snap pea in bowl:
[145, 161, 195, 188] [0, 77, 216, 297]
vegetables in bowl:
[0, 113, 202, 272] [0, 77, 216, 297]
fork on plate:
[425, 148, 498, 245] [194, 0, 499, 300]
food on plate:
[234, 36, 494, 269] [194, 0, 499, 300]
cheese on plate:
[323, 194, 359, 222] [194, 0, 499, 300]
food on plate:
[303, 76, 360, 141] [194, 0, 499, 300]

--

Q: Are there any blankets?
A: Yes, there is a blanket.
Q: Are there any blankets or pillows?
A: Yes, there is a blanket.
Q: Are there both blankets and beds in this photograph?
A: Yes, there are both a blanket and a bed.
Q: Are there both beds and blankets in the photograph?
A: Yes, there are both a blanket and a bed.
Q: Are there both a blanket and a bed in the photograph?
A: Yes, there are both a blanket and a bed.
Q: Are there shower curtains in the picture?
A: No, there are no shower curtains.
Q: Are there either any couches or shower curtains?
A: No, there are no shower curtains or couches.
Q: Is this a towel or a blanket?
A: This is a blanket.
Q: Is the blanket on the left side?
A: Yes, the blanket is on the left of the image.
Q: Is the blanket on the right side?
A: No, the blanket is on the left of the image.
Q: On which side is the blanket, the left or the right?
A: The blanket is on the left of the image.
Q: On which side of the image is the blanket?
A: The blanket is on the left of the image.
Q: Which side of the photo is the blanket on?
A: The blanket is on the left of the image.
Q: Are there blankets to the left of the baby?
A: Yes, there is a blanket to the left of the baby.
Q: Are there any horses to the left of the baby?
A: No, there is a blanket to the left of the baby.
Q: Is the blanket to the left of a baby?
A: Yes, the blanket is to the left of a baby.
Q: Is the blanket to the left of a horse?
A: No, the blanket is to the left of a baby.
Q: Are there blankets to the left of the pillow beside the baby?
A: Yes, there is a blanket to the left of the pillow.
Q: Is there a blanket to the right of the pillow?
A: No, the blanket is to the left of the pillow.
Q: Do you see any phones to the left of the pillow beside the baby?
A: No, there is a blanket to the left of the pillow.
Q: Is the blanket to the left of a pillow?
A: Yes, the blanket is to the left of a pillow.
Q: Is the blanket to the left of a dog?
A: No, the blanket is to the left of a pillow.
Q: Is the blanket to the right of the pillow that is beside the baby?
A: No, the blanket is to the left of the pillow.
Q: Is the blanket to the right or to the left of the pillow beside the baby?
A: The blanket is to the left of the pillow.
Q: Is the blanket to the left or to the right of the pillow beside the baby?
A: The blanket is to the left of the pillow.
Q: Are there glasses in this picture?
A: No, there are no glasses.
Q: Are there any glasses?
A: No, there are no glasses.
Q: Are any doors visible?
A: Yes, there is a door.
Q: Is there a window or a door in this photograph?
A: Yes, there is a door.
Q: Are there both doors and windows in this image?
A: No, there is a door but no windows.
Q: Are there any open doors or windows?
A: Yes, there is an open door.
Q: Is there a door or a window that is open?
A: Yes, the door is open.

--

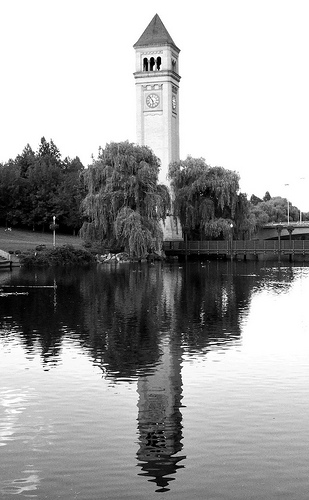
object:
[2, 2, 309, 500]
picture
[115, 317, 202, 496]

**WHAT IS BEING ASKED**
Show each line of the records above that contains the word "doors", reproducing every such line in full.

**RESULT**
Q: Are any doors visible?
Q: Are there both doors and windows in this image?
Q: Are there any open doors or windows?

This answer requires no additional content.